South Korea punishes a union leader

July 20, 2016

Kim Bullimore reports on the South Korean government's jailing of Han Sang-gyun and the wider crackdown on labor, in an article published at Australia's Red Flag paper.

HAN SANG-GYUN, president of the 800,000-strong (South) Korean Confederation of Trade Unions (KCTU), was sentenced to five years' jail on July 4 for his role in organizing a series of demonstrations against the Park Geun-hye government.

Han was convicted on charges relating to traffic and public safety violations stemming from 13 anti-government rallies that took place between 2012 and 2015.

The biggest rally, on November 14, 2015, mobilized 130,000 people against Park's increasingly authoritarian regime and its attacks on workers' rights, pay and conditions. According to Yi San, writing for U.S. publication Labor Notes, the court accepted the government's claim that Han had incited violence at the rally when he yelled, "Let's show we can bring Seoul to a stop. Let's advance towards the Presidential Palace".

Violence did take place, but it was instigated by the state. The government mobilized 20,000 police, who used more than 700 buses to cordon off the protest, restricting the right to march. Tear gas and water cannons were used, injuring dozens of protesters. Among those injured was 69-year-old farmer activist Baek Nam-ki, who was hit with the full force of a water cannon. After Baek collapsed, police continued to use the high-pressure water to prevent others providing him first aid.

Han Sang-gyun speaks to supporters outside the Buddhist temple where he took refuge from arrest
Han Sang-gyun speaks to supporters outside the Buddhist temple where he took refuge from arrest (KCTU)

IN THE wake of the demonstration, police issued an arrest warrant for Han, who sought sanctuary for 24 days in a Buddhist temple in central Seoul. When police threatened to storm the temple, Han voluntarily gave himself up on December 10.

Police sought to prosecute Han for sedition, a charge that hasn't been used for 30 years. Sedition charges were regularly used against democracy, civil rights and labor activists during the military dictatorship of Park Geun-hye's father, Park Chung-hee, between 1961 and 1979, and during the subsequent 1980-87 military dictatorship of Chun Doo-hwan, who seized control after Park's assassination.

Police also issued summonses for more than 1,500 unionists, activists and citizens who had participated in the protest. Criminal procedures were launched against 585 KCTU leaders and members. Seven are currently facing indictment, while another 20 remain in police custody.

The KCTU rejected the court's decision against Han, saying that it was "a ruling that will go down in history for trampling democracy, human rights and labor." The July 5 edition of Seoul-based newspaper Hankoyreh noted that it was "the stiffest sentence for a rally organizer since South Korea's democratization in 1987."

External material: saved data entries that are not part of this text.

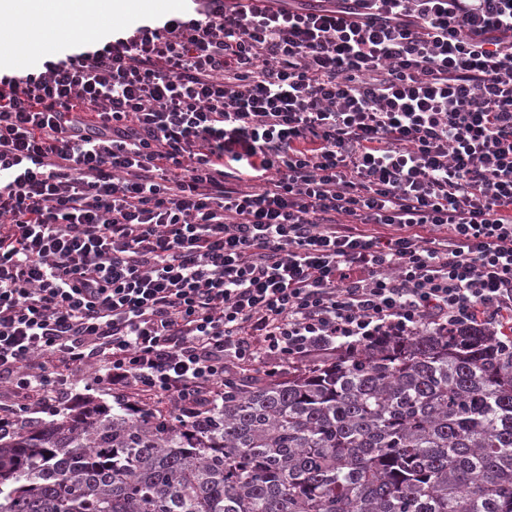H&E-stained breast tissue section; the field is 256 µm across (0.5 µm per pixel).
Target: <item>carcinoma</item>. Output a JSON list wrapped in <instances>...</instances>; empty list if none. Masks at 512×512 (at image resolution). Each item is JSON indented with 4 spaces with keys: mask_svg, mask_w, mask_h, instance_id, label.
Returning <instances> with one entry per match:
<instances>
[{
    "mask_svg": "<svg viewBox=\"0 0 512 512\" xmlns=\"http://www.w3.org/2000/svg\"><path fill=\"white\" fill-rule=\"evenodd\" d=\"M0 512H512V336L423 329L198 419L89 403L0 433Z\"/></svg>",
    "mask_w": 512,
    "mask_h": 512,
    "instance_id": "1",
    "label": "carcinoma"
}]
</instances>
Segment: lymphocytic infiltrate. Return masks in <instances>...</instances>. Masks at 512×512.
Segmentation results:
<instances>
[{"label": "lymphocytic infiltrate", "instance_id": "lymphocytic-infiltrate-1", "mask_svg": "<svg viewBox=\"0 0 512 512\" xmlns=\"http://www.w3.org/2000/svg\"><path fill=\"white\" fill-rule=\"evenodd\" d=\"M194 2L0 76V431L512 327V0Z\"/></svg>", "mask_w": 512, "mask_h": 512}]
</instances>
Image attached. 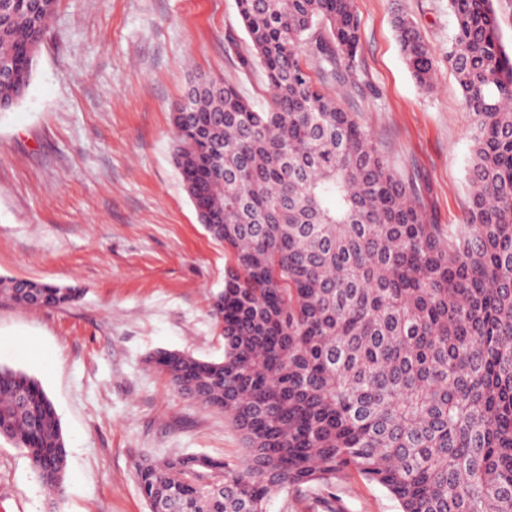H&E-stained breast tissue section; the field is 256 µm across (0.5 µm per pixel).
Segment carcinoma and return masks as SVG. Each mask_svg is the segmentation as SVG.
Wrapping results in <instances>:
<instances>
[{
	"label": "carcinoma",
	"mask_w": 512,
	"mask_h": 512,
	"mask_svg": "<svg viewBox=\"0 0 512 512\" xmlns=\"http://www.w3.org/2000/svg\"><path fill=\"white\" fill-rule=\"evenodd\" d=\"M57 0H0V112L25 95ZM448 64L472 117L463 224H432L367 129L304 58L347 85L354 0H237L267 78L256 109L226 81L190 82L173 157L206 231L232 256L211 315L224 357L162 350L147 363L219 410L246 445L135 461L149 512H267L290 487L348 474L400 512H512V53L493 0H448ZM405 62L429 90L436 58L408 20ZM0 278L31 308L80 289ZM0 436L29 459L56 512L66 441L38 380L0 365Z\"/></svg>",
	"instance_id": "1"
}]
</instances>
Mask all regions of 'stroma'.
<instances>
[{"label":"stroma","mask_w":512,"mask_h":512,"mask_svg":"<svg viewBox=\"0 0 512 512\" xmlns=\"http://www.w3.org/2000/svg\"><path fill=\"white\" fill-rule=\"evenodd\" d=\"M358 83L337 89L429 219L468 208L471 116L448 65V0H355ZM413 22L433 49L432 89L412 78L396 39ZM236 0H59L30 86L0 112V277L82 288L75 303L29 309L0 297V365L37 378L67 446L60 512H148L139 457L205 454L240 463V432L148 367L154 351L224 356L210 316L224 246L200 224L173 162V105L197 76L269 99ZM333 505H326L327 493ZM29 460L0 437V512H48ZM267 512H399L357 477L333 490L272 495Z\"/></svg>","instance_id":"stroma-1"}]
</instances>
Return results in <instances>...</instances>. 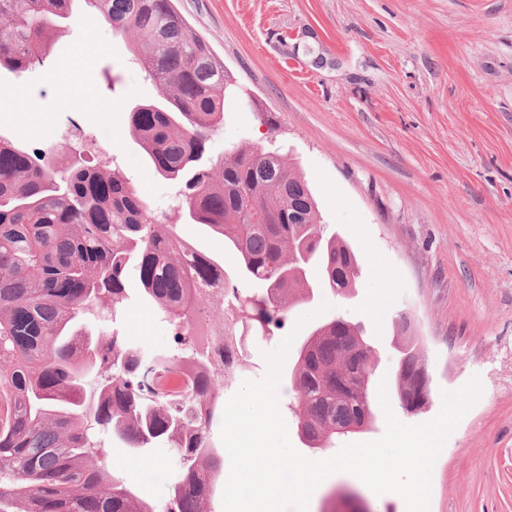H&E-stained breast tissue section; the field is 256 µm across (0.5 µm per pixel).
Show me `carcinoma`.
<instances>
[{"label":"carcinoma","mask_w":512,"mask_h":512,"mask_svg":"<svg viewBox=\"0 0 512 512\" xmlns=\"http://www.w3.org/2000/svg\"><path fill=\"white\" fill-rule=\"evenodd\" d=\"M76 0H0V70L26 73L49 49L48 29ZM115 34L134 33V59L167 97L128 112L130 136L153 172L180 187L185 220L221 234L236 267L230 275L154 212L118 170L91 164L82 146L63 162L51 147L0 137V512H157L111 473L109 437L141 454L167 448L178 473L164 512H203L223 476V448L212 435L221 395L240 378L224 374L195 338L196 317L214 308L254 339H271L291 307L321 286L355 285L360 270L345 243L323 238L307 183L285 169L273 147L209 156L232 86L224 62L192 34L173 0H84ZM320 269L316 280L311 267ZM222 275L224 302L203 290ZM135 278L139 299L158 310L170 337L145 354L116 325ZM112 323V337L93 336ZM297 356L289 390L310 448L363 418L355 394L367 358L353 352L362 330L320 324ZM395 371L394 396L406 411L418 399L423 365L413 337ZM185 372L170 391L166 375Z\"/></svg>","instance_id":"carcinoma-1"}]
</instances>
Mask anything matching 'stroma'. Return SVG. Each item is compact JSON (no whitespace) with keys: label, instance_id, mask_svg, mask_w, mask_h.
I'll list each match as a JSON object with an SVG mask.
<instances>
[{"label":"stroma","instance_id":"obj_1","mask_svg":"<svg viewBox=\"0 0 512 512\" xmlns=\"http://www.w3.org/2000/svg\"><path fill=\"white\" fill-rule=\"evenodd\" d=\"M177 9L238 87L211 157L264 145L271 116L325 236L363 267L355 287L314 289L273 340L251 344L250 379L265 376V353L311 312L362 325L376 379L392 377L407 316L423 338L429 403L415 415L394 399L373 405L371 423L337 445L379 439L389 411L407 425L429 422L443 392L479 379L480 400L434 465L431 512H512V0H177ZM48 37L51 54L24 76L0 71V135L63 145L79 113L100 160L155 212L172 209L173 183L150 172L125 133L128 111L163 95L133 64L131 37L83 0ZM283 59L295 75L284 76ZM122 331L148 350L169 342L136 301ZM155 457L146 467L115 445L107 464L161 506L176 464L165 449ZM354 492L370 512H406L400 496L344 472L317 487L309 512H352Z\"/></svg>","mask_w":512,"mask_h":512}]
</instances>
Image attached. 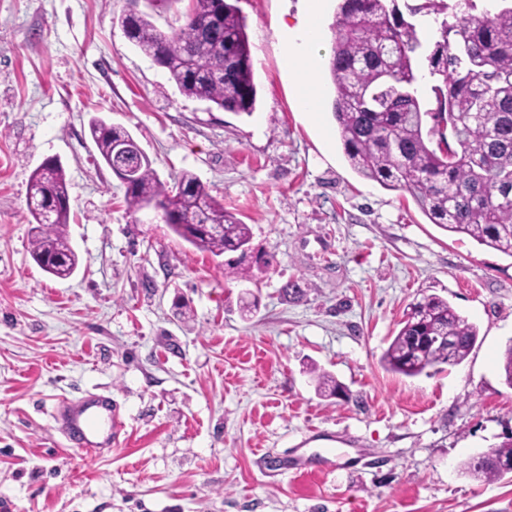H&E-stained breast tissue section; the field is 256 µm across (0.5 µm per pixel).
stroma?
I'll return each instance as SVG.
<instances>
[{"label":"stroma","instance_id":"stroma-1","mask_svg":"<svg viewBox=\"0 0 512 512\" xmlns=\"http://www.w3.org/2000/svg\"><path fill=\"white\" fill-rule=\"evenodd\" d=\"M256 109L182 95L118 19L144 0H0V505L7 512H512V477L462 473L512 433L501 356L512 258L359 176L320 71L317 114L275 31L300 0H238ZM122 126L160 179L194 174L251 229L247 277L154 210L129 212L88 123ZM58 158L68 279L33 261L27 190ZM298 295L287 293L290 283ZM436 294L479 330L468 357L409 378L380 359ZM345 388L321 396L312 368ZM111 394L125 427L94 461L54 430L58 400ZM305 449L309 471L282 469Z\"/></svg>","mask_w":512,"mask_h":512}]
</instances>
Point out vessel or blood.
Returning <instances> with one entry per match:
<instances>
[{
    "label": "vessel or blood",
    "instance_id": "1",
    "mask_svg": "<svg viewBox=\"0 0 512 512\" xmlns=\"http://www.w3.org/2000/svg\"><path fill=\"white\" fill-rule=\"evenodd\" d=\"M56 420L68 445L95 459L111 453L122 429L118 404L104 394L62 402Z\"/></svg>",
    "mask_w": 512,
    "mask_h": 512
}]
</instances>
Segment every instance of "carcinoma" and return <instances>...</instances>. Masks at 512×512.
Masks as SVG:
<instances>
[{
  "mask_svg": "<svg viewBox=\"0 0 512 512\" xmlns=\"http://www.w3.org/2000/svg\"><path fill=\"white\" fill-rule=\"evenodd\" d=\"M444 0H421L414 15H438ZM129 39L169 74L182 95L216 109L252 115L257 90L246 22L232 0H189L179 30H160L146 12L121 18ZM335 45L328 71L336 89L333 115L350 167L361 177L407 191L431 223L512 258V6L467 13L440 23L427 55L435 105L426 108L413 88L422 41L396 0H338ZM198 62L193 70L186 58ZM103 161L129 132L101 118L89 124ZM136 213L154 202L171 205L169 227L199 251L221 256L251 239L248 225L218 202L196 176L174 186L144 161L126 186ZM31 255L46 273L69 277L77 256L65 233L70 198L64 168L56 163L31 175L27 193ZM477 327L437 295L411 304L382 355L386 370L417 376L469 355ZM455 340L448 349V338ZM317 388L341 396L329 374ZM512 464V435L462 464L465 474L496 480Z\"/></svg>",
  "mask_w": 512,
  "mask_h": 512,
  "instance_id": "obj_1",
  "label": "carcinoma"
}]
</instances>
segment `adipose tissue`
<instances>
[{
    "mask_svg": "<svg viewBox=\"0 0 512 512\" xmlns=\"http://www.w3.org/2000/svg\"><path fill=\"white\" fill-rule=\"evenodd\" d=\"M321 8L322 0H305V12L298 23L281 25L277 31L283 58L299 78L296 107L302 112L316 110L319 103L315 75L321 65V58L316 52L322 41L318 24Z\"/></svg>",
    "mask_w": 512,
    "mask_h": 512,
    "instance_id": "ef3b65f1",
    "label": "adipose tissue"
}]
</instances>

Park's crackdown on the labor movement has been condemned internationally. The general secretary of the International Trade Union Confederation, Sharan Burrows, said the South Korean government was criminalizing legitimate protest. In a July 4 ITUC statement, Burrows noted that Park had lost her parliamentary majority in April and that the sentencing of Han showed "that the courts are subjugated to the political agenda of a government that has no majority."

Amnesty International in South Korea also condemned the court's decision, calling Han's conviction "unjust and shameful." In a July 6 statement, Amnesty's Arnold Fang stated that Han was "the latest victim of South Korea's increasingly ruthless crackdown on peaceful dissent," and that the sentence would have "a chilling effect on the right to freedom of peaceful assembly by deterring other would-be organizers."

In June, the United Nations special rapporteur on human rights, Maina Kiai, also released a report criticizing Han's arrest and South Korea's crackdown on trade unions and peaceful assembly. Kiai had criticized Park's regime during a visit in January 2016, saying undue restrictions were "seeping into every state of the peaceful assembly process" and that the government was using "national security" and public "convenience" as a cover to restrict the right to protest.